## What is required
Scan the records below for the line with "M676 1354 678" and the line with "M10 884 374 829 686 777". Repeat those two lines and every line between them exactly, and nothing else.

## Provided data
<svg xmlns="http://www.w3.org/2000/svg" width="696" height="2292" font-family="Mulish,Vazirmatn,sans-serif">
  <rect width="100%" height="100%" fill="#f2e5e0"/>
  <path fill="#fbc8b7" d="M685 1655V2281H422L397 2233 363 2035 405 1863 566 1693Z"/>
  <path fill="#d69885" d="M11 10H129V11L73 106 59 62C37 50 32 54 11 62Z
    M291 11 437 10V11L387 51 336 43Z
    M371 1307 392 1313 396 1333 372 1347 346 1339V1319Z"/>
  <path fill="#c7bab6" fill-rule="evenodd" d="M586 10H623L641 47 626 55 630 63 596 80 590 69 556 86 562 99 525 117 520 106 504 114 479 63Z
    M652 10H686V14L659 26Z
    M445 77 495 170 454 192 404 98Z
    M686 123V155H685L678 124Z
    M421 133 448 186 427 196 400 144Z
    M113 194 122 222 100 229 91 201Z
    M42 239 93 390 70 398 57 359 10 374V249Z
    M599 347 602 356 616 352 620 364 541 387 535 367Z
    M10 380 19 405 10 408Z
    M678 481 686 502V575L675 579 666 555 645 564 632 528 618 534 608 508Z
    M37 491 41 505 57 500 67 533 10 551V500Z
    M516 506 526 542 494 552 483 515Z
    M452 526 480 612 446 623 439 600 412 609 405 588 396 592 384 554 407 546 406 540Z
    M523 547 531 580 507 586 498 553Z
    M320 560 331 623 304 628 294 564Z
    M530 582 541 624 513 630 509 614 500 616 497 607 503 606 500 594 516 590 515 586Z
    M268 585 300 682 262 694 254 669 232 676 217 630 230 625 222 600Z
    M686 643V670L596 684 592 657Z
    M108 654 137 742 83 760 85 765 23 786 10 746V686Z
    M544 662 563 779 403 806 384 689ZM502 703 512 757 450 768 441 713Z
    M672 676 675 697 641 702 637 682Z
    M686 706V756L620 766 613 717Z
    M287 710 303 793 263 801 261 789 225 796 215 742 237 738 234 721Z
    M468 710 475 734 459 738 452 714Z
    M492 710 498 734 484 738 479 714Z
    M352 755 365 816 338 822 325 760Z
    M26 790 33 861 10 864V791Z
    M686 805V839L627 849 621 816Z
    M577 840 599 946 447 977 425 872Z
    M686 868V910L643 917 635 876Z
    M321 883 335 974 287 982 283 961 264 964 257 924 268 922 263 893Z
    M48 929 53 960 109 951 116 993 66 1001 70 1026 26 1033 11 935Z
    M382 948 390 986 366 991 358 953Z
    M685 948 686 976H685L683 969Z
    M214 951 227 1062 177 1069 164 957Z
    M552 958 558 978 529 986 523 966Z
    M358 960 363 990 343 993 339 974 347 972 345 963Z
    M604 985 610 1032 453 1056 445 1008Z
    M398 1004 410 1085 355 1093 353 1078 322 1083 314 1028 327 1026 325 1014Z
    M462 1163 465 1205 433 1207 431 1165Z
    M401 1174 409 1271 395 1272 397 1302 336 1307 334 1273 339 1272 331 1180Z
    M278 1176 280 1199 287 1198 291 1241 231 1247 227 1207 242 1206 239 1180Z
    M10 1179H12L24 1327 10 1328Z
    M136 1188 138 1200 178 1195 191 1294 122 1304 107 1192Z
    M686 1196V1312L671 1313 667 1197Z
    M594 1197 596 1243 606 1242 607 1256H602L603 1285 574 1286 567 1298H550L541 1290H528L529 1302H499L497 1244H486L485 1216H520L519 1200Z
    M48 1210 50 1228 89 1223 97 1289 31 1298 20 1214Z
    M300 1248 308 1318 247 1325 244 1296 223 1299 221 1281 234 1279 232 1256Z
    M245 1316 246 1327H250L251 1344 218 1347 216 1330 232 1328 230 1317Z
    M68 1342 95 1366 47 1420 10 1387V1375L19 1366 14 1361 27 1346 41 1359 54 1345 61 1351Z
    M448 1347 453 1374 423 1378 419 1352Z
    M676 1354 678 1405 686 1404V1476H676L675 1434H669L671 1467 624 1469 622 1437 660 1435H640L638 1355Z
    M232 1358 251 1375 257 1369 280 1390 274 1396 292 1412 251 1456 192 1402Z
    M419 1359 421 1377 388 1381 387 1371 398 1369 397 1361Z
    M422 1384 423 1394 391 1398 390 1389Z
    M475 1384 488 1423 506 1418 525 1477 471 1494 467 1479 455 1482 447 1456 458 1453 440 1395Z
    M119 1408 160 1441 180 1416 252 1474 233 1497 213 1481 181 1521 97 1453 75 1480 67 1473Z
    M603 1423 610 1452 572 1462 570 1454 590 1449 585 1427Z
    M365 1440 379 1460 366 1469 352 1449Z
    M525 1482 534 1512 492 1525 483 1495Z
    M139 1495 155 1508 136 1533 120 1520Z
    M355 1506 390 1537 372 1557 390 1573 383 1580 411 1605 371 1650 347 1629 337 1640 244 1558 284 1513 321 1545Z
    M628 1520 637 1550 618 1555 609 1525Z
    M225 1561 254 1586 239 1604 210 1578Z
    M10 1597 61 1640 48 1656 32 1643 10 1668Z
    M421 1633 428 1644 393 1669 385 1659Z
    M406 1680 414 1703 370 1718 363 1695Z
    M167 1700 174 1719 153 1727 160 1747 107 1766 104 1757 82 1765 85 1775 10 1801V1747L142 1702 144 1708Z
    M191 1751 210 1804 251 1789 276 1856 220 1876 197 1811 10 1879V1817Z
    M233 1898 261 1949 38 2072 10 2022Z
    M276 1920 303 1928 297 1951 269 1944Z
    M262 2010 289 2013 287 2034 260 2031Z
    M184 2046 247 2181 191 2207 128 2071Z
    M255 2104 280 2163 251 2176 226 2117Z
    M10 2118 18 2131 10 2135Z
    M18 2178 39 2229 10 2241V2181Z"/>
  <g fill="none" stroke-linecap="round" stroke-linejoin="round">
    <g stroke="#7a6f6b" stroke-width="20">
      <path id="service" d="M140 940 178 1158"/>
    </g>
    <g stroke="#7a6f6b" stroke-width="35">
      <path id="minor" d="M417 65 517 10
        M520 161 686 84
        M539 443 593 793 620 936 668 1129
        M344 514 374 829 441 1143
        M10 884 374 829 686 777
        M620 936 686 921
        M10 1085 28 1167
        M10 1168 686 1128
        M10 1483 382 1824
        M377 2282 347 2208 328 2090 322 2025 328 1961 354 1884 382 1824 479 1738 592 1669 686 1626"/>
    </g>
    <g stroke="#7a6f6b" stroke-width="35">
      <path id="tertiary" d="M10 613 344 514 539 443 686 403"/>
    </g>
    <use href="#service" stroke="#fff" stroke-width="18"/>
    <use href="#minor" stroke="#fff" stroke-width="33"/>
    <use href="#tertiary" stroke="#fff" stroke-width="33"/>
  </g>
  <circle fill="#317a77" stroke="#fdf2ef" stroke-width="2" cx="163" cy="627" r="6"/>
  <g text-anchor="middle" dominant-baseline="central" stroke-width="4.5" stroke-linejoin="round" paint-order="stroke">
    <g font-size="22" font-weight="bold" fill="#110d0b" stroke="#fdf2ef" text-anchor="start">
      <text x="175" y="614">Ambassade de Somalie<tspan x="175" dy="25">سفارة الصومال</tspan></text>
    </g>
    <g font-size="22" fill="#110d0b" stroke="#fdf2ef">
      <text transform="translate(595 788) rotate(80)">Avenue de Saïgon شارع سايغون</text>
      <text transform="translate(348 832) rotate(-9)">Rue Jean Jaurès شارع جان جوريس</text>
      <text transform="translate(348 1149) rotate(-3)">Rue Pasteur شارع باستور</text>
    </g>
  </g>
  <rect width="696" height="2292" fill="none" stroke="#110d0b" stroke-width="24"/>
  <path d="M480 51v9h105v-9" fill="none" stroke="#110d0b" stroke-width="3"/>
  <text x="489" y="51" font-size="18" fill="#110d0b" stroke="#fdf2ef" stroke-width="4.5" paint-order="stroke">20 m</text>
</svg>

==

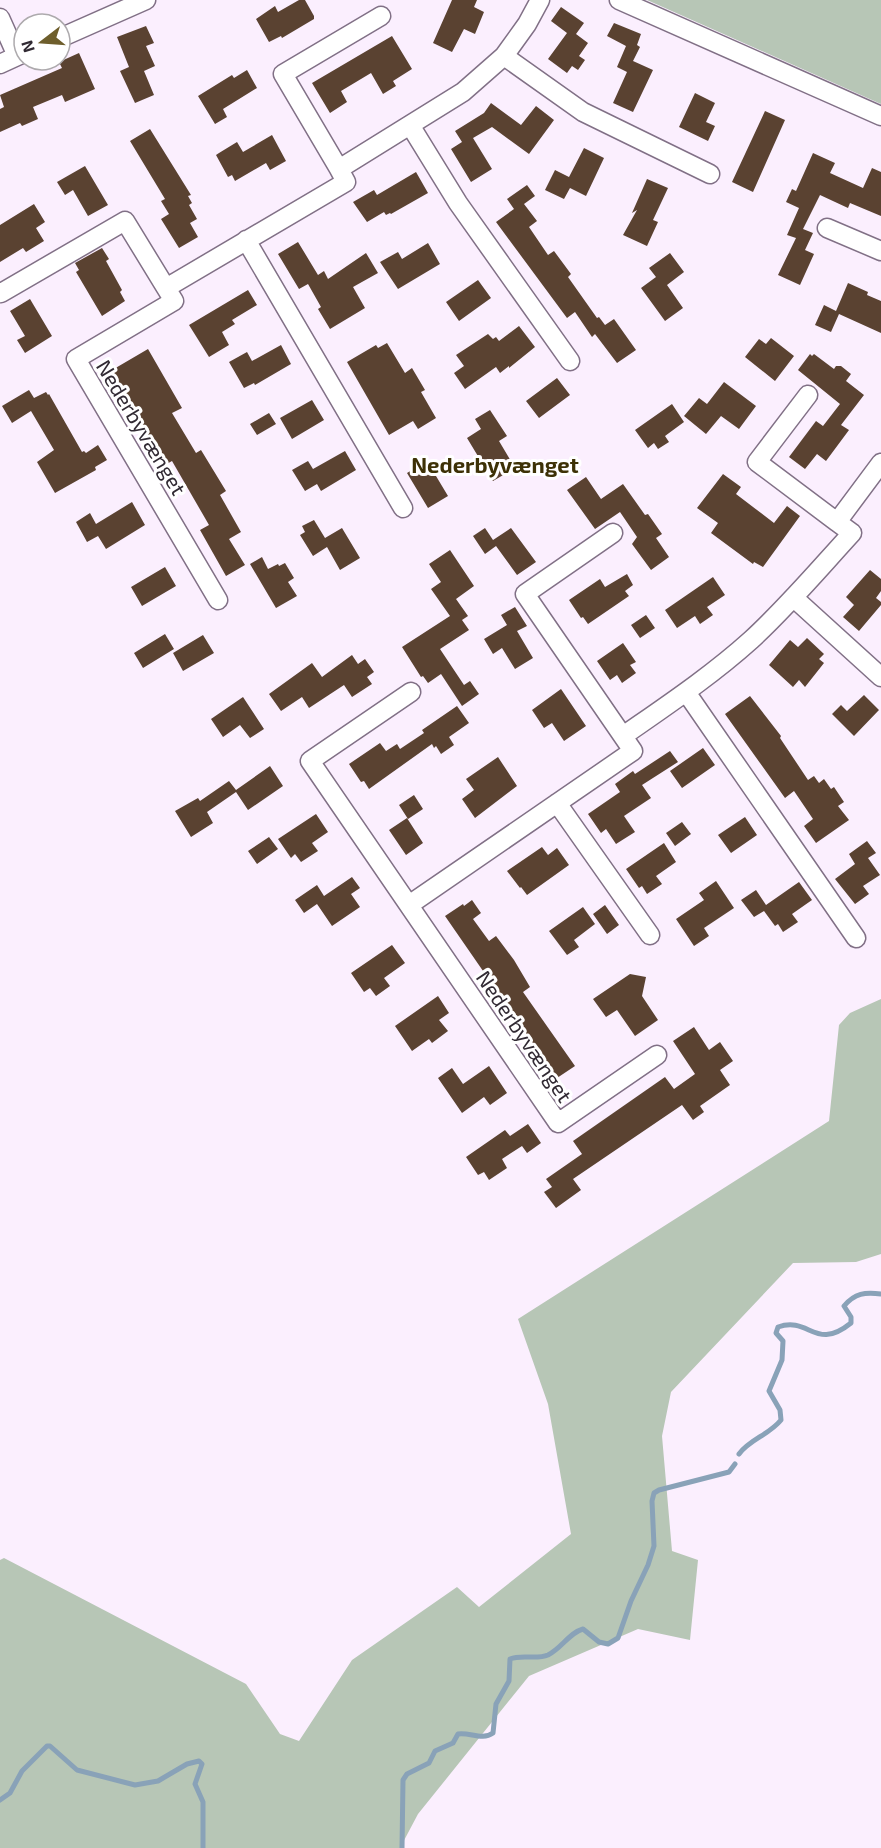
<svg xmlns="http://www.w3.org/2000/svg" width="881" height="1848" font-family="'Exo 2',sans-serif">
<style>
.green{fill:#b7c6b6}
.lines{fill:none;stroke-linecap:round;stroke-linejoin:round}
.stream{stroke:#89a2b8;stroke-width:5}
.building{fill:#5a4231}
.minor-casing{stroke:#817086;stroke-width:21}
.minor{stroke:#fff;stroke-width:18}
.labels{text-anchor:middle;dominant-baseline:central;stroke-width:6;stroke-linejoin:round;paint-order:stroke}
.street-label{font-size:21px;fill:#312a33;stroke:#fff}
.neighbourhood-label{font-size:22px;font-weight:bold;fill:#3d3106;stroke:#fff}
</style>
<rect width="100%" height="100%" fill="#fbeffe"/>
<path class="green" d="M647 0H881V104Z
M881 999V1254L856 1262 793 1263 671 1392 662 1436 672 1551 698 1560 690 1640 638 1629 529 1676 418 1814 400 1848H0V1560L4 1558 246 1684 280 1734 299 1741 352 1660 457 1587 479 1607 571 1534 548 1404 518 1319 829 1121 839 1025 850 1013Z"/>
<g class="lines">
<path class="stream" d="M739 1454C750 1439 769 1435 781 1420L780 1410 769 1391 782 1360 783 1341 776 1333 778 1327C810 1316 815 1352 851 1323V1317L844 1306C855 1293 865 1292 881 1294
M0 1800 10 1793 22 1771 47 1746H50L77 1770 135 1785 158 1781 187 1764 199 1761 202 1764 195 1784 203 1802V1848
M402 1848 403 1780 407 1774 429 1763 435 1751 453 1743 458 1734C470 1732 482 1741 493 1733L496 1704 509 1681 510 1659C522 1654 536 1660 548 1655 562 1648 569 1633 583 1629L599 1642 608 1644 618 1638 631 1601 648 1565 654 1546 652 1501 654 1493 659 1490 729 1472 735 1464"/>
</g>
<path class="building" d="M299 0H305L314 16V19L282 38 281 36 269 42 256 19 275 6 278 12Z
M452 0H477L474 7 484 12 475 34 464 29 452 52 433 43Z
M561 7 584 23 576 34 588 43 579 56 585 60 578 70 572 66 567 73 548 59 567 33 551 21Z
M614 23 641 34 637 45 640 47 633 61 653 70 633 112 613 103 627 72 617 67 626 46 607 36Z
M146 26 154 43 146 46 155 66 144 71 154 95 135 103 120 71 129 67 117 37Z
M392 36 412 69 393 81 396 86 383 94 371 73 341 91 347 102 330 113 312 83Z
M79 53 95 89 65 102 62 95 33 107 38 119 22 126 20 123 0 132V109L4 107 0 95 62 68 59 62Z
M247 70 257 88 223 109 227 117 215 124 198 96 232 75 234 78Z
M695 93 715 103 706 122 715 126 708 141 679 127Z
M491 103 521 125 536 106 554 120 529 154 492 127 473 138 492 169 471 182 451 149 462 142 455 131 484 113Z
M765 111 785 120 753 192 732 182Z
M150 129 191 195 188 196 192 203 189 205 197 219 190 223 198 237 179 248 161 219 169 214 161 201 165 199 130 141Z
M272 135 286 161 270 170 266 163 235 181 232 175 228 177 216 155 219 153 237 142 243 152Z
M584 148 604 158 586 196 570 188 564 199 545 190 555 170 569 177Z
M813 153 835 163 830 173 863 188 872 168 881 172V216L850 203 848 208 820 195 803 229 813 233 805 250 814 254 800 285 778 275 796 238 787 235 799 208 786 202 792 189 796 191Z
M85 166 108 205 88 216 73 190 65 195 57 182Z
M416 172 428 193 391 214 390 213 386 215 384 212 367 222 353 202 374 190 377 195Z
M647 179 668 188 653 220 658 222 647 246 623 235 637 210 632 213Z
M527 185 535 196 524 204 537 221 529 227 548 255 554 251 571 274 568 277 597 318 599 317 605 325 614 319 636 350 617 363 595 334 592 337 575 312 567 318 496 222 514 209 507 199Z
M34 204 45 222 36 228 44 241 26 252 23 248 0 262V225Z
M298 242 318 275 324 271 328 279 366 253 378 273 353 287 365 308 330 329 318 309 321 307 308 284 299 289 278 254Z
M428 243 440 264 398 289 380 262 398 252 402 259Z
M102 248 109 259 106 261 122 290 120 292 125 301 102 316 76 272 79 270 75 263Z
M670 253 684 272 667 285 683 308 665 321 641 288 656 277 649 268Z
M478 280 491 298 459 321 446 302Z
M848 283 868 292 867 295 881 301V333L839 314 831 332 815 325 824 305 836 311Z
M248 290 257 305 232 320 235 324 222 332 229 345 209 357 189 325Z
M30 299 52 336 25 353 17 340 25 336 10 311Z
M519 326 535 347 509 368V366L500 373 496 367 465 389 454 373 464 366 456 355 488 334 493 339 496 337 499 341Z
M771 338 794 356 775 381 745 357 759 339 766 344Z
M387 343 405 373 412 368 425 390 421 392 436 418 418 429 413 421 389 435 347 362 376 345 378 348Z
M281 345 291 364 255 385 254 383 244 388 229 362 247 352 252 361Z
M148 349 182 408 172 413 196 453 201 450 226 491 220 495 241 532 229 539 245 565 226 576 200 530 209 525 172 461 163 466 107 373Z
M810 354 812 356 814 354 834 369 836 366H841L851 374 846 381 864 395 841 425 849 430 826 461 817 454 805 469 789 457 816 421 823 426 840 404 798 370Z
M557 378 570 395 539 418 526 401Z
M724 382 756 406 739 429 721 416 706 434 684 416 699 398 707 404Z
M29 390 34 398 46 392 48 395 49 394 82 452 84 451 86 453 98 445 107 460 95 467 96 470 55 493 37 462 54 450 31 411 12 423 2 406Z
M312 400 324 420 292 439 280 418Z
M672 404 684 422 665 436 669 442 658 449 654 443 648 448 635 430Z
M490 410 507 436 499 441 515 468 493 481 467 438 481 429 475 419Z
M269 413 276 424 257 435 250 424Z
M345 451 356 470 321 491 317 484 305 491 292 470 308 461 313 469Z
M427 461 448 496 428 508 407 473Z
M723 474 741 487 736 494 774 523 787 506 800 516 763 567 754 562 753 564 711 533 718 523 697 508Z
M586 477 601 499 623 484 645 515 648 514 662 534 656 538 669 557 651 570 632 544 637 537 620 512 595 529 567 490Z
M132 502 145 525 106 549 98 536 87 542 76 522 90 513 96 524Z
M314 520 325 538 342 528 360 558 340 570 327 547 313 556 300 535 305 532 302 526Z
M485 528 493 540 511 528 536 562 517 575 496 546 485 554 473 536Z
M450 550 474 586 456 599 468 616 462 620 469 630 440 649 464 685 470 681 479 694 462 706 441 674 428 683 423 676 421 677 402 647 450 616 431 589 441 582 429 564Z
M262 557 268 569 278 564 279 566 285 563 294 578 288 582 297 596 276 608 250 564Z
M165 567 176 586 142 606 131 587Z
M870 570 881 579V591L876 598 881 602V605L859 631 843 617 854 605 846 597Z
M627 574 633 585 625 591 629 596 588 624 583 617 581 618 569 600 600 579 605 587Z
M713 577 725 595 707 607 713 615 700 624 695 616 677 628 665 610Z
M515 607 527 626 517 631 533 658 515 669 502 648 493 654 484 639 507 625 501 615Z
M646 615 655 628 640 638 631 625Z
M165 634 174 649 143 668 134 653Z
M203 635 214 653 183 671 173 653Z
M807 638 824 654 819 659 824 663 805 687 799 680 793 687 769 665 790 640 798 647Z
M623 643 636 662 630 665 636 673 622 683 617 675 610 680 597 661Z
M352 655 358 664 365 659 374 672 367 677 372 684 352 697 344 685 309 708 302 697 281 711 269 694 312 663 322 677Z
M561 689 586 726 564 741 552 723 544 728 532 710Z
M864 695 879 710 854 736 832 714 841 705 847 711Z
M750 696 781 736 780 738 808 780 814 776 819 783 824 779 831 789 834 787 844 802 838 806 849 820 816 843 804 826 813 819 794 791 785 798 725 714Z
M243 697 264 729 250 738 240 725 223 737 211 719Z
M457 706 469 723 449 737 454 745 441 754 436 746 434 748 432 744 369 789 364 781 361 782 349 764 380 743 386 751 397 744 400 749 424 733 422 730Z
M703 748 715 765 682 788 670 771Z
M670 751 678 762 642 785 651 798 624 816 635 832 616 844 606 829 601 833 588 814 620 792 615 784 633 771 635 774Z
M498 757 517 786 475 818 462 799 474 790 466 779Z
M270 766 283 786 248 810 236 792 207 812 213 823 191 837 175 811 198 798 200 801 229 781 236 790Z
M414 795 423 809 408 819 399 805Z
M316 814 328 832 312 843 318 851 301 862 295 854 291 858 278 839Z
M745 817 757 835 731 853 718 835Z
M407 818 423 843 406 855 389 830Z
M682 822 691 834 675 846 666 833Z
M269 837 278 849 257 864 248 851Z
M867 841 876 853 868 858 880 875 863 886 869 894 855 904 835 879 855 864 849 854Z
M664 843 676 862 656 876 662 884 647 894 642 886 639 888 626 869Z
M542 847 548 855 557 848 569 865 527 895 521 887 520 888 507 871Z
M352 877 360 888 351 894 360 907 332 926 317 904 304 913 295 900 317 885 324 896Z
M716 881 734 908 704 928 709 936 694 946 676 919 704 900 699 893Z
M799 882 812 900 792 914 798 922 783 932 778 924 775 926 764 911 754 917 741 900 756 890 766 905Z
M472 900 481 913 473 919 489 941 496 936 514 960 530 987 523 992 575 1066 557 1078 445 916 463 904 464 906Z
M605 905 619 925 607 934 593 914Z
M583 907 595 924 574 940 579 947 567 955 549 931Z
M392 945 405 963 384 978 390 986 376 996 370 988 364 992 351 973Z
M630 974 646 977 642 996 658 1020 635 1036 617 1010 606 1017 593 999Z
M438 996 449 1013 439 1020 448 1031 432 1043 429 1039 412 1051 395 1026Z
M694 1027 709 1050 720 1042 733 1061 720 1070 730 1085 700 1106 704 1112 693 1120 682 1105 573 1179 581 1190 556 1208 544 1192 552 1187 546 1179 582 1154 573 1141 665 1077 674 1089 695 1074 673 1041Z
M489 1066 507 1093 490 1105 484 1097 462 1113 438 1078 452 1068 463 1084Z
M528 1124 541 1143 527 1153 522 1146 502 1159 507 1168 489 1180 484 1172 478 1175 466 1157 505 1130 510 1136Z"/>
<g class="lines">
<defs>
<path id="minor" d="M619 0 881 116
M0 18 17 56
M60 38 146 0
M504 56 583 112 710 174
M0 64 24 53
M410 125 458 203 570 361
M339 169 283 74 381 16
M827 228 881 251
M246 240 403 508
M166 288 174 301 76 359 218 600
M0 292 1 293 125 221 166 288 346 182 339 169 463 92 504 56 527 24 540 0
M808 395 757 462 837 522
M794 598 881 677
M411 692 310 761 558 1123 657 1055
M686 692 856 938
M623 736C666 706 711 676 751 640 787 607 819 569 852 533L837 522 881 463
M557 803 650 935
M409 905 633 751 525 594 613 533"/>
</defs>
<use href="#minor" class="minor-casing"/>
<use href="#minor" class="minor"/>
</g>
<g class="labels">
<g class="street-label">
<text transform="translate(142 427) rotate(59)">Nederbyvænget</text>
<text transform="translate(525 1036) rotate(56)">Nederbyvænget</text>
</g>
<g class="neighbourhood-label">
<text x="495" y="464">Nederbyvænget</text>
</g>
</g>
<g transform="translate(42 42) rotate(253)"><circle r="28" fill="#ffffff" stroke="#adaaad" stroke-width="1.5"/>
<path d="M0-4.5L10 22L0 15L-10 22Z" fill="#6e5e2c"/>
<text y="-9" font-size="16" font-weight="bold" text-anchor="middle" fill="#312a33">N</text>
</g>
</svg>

## Output of the exercise
    M676 1354 678 1405 686 1404V1476H676L675 1434H669L671 1467 624 1469 622 1437 660 1435H640L638 1355Z
    M232 1358 251 1375 257 1369 280 1390 274 1396 292 1412 251 1456 192 1402Z
    M419 1359 421 1377 388 1381 387 1371 398 1369 397 1361Z
    M422 1384 423 1394 391 1398 390 1389Z
    M475 1384 488 1423 506 1418 525 1477 471 1494 467 1479 455 1482 447 1456 458 1453 440 1395Z
    M119 1408 160 1441 180 1416 252 1474 233 1497 213 1481 181 1521 97 1453 75 1480 67 1473Z
    M603 1423 610 1452 572 1462 570 1454 590 1449 585 1427Z
    M365 1440 379 1460 366 1469 352 1449Z
    M525 1482 534 1512 492 1525 483 1495Z
    M139 1495 155 1508 136 1533 120 1520Z
    M355 1506 390 1537 372 1557 390 1573 383 1580 411 1605 371 1650 347 1629 337 1640 244 1558 284 1513 321 1545Z
    M628 1520 637 1550 618 1555 609 1525Z
    M225 1561 254 1586 239 1604 210 1578Z
    M10 1597 61 1640 48 1656 32 1643 10 1668Z
    M421 1633 428 1644 393 1669 385 1659Z
    M406 1680 414 1703 370 1718 363 1695Z
    M167 1700 174 1719 153 1727 160 1747 107 1766 104 1757 82 1765 85 1775 10 1801V1747L142 1702 144 1708Z
    M191 1751 210 1804 251 1789 276 1856 220 1876 197 1811 10 1879V1817Z
    M233 1898 261 1949 38 2072 10 2022Z
    M276 1920 303 1928 297 1951 269 1944Z
    M262 2010 289 2013 287 2034 260 2031Z
    M184 2046 247 2181 191 2207 128 2071Z
    M255 2104 280 2163 251 2176 226 2117Z
    M10 2118 18 2131 10 2135Z
    M18 2178 39 2229 10 2241V2181Z"/>
  <g fill="none" stroke-linecap="round" stroke-linejoin="round">
    <g stroke="#7a6f6b" stroke-width="20">
      <path id="service" d="M140 940 178 1158"/>
    </g>
    <g stroke="#7a6f6b" stroke-width="35">
      <path id="minor" d="M417 65 517 10
        M520 161 686 84
        M539 443 593 793 620 936 668 1129
        M344 514 374 829 441 1143
        M10 884 374 829 686 777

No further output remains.